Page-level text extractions
* * *

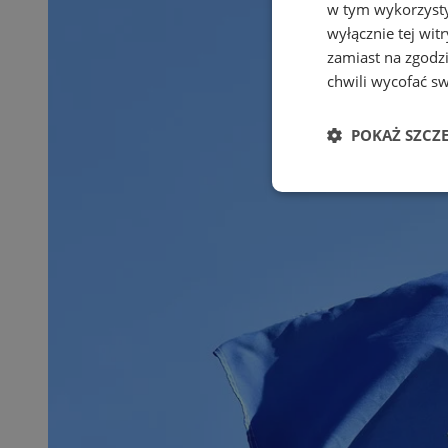
w tym wykorzysty
wyłącznie tej wi
zamiast na zgodz
chwili wycofać s
POKAŻ SZCZ
Niezbędne
Ni
Niezbędne pliki cook
zarządzanie kontem. 
Nazwa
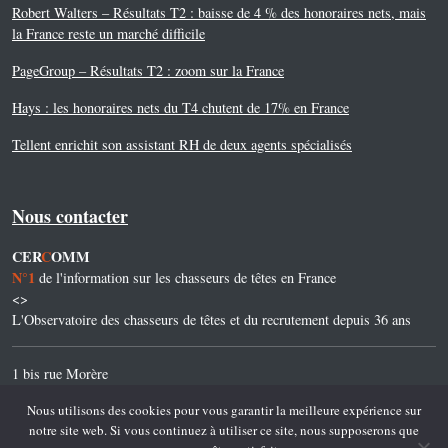
Robert Walters – Résultats T2 : baisse de 4 % des honoraires nets, mais
la France reste un marché difficile
PageGroup – Résultats T2 : zoom sur la France
Hays : les honoraires nets du T4 chutent de 17% en France
Tellent enrichit son assistant RH de deux agents spécialisés
Nous contacter
CER
C
OMM
N°1
de l'information sur les chasseurs de têtes en France
<>
L'Observatoire des chasseurs de têtes et du recrutement depuis 36 ans
1 bis rue Morère
75014 Paris
Nous utilisons des cookies pour vous garantir la meilleure expérience sur
notre site web. Si vous continuez à utiliser ce site, nous supposerons que
Tel. 01 45 45 45 32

* * *

### Exercise description
Show every line in the listing above that contains the word "Résultats", copying each one in full. Treat uppercase and lowercase letters as different.

### Result of this exercise
Robert Walters – Résultats T2 : baisse de 4 % des honoraires nets, mais
PageGroup – Résultats T2 : zoom sur la France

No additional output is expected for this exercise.